Hockenheimring – Germany
The approval for a new race track was given the green light on Christmas Day in 1931 with construction beginning on Germany’s newest race track in March. The track’s first fundamental changes were made in 1938, adding in the eastern fast curve known as the Ostkurve. Then in ’66, over the two-year spell, the circuit was revamped with the inclusion of a new ‘motodrome’ section, boasting a new Pit-straight, a fan-friendly stadium and a short course running clockwise.
The first F1 Grand Prix to be staged at Hockenheimring happened in 1970. In preparation, two chicanes were inserted on the two main straights, with a new Pit lane constructed 10 years later. The Ostkurve was given a chicane om ’82 and was further refined, again, 10 years later. ’94 saw the new chicanes tightened to make them tougher and slower.

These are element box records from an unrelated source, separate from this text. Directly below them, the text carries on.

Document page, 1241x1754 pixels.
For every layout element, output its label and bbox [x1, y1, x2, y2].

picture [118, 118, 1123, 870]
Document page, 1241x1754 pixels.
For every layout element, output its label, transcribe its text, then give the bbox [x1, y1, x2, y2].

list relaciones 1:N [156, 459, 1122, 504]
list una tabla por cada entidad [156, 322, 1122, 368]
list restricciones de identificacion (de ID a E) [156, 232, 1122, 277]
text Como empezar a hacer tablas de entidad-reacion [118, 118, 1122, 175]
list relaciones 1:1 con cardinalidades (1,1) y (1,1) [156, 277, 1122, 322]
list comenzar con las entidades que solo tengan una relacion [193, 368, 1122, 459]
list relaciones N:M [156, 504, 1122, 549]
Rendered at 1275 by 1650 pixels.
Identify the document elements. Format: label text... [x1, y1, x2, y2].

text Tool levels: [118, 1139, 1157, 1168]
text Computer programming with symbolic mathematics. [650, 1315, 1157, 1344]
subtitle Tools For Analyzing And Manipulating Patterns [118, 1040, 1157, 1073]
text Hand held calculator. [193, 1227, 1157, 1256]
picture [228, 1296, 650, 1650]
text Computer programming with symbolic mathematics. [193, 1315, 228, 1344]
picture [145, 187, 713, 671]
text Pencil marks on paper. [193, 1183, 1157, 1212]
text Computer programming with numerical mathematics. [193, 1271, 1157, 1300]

Up until 1999, these were the only changes that have been made to the Hockenheimring, however, in 1999 plans for a full reconstruction were laid out to keep the F1 Grand Prix at the circuit. A slight straightening to the Pit lane was made this year but in 2002 work began on the major changes including drastically shortening the track, replacing the long-forested section with more tight corners at a cost of 62 million Euros.
F1 is an ever-changing sport. As the mechanics and technicians find ways to make their cars faster and the governing bodies strive to bring more excitement into their races, we’re sure it won’t be long before more changes are made to these circuits.